As always, we are indebted to our generous donors and supporters who continue to build on the largess of our founder, Paul Mellon, and to make possible our numerous activities, from acquisitions to research and teaching. In particular, we express our gratitude to Samuel and Gabrielle Lurie for their spectacular gift
of twenty-four striking works by Patrick Caulfield, John Hoyland, Ian Stephenson, and John Walker, many of which were featured in The Independent Eye: Contemporary British Art from the Collection of Samuel and Gabrielle Lurie. The Luries’ present donation is associated with a larger promised gift that will bring their entire collection of British art to the Center. Other recent gifts include George Frederick Watts’ Hope, from Claire and Albert J. Zuckerman, Yale School of Drama MFA 1961, DFA 1962, and James McNeill Whistler’s Green and White–Dieppe, given in memory of John B. Oliver, Yale BA 1941, by his family, and augmenting our small but choice collection of Whistler watercolors.

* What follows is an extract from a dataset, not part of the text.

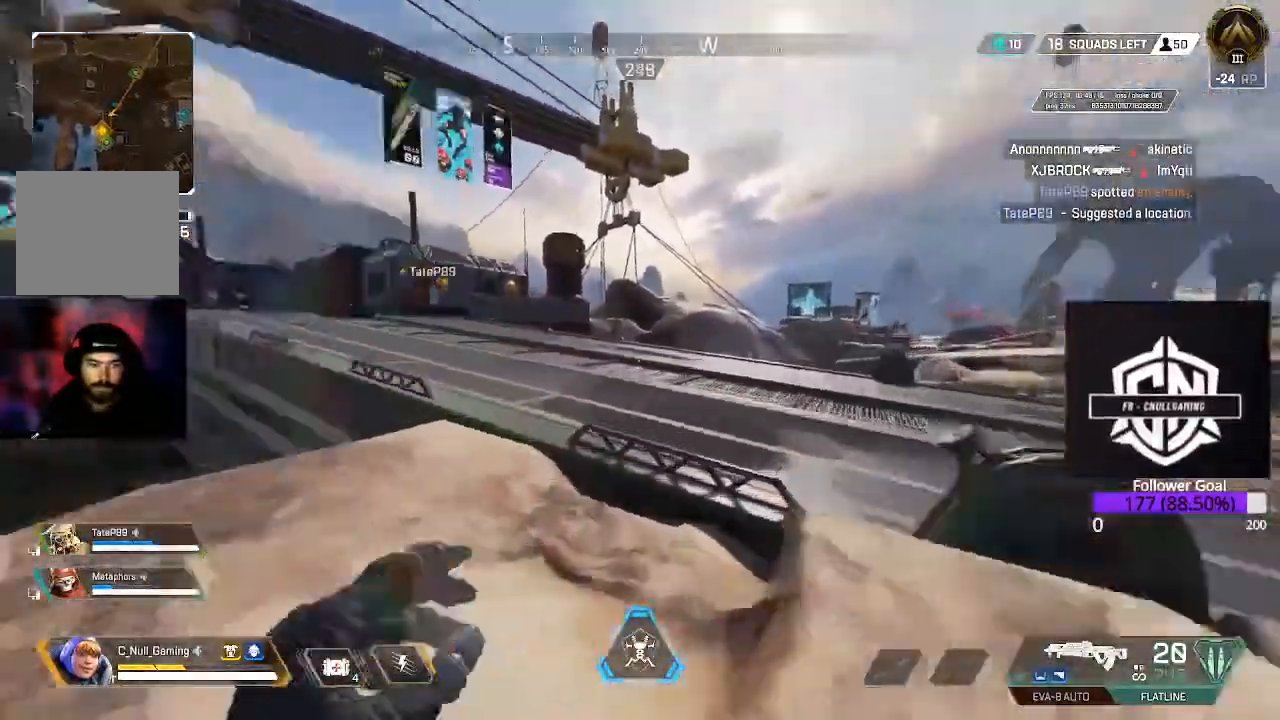
{"dt_ms": 500, "buttons": [], "left_stick": "up", "right_stick": "center", "events": [[100, "right_stick", "center"]]}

Dorothy C. Weicker has presented us with our first work by Michael Andrews, Shadow (small version), in honor and memory of her parents, Beatrice Trostell and Frederick E. Weicker, Yale BS 1931. A lively drawing of a calvary skirmish by Jan Wyck is among the gifts of Rutgers Barclay, Yale BA 1957, and John D. Viener, Yale BA 1961, has donated an important group of natural history prints. The Kasser/Mochary Family Foundation gift of the Jesus College Quincentennial portfolio includes works by Richard Long, Eduardo Paolozzi, John McLean, and Barry Flanagan, among other modern British artists. Our collection of posters and photographs continues to grow through the generosity of Henry S. Hacker, Yale BA 1965. The Center also has received a painting by Thomas Phillips from Thomas Lowe Hughes, Yale JD 1952, as well as prints, memorabilia, and ephemera from the Hohenzollern-Schalbert-Hughes Collection. The latter are part of a larger gift to Yale; other beneficiaries include the Yale University Art Gallery and the Beinecke Rare Book and Manuscript Library.

Please visit the Center to enjoy these wonderful additions to our magnificent collections, as well as our full schedule of engaging exhibitions and programs. We look forward to seeing you in the New Year!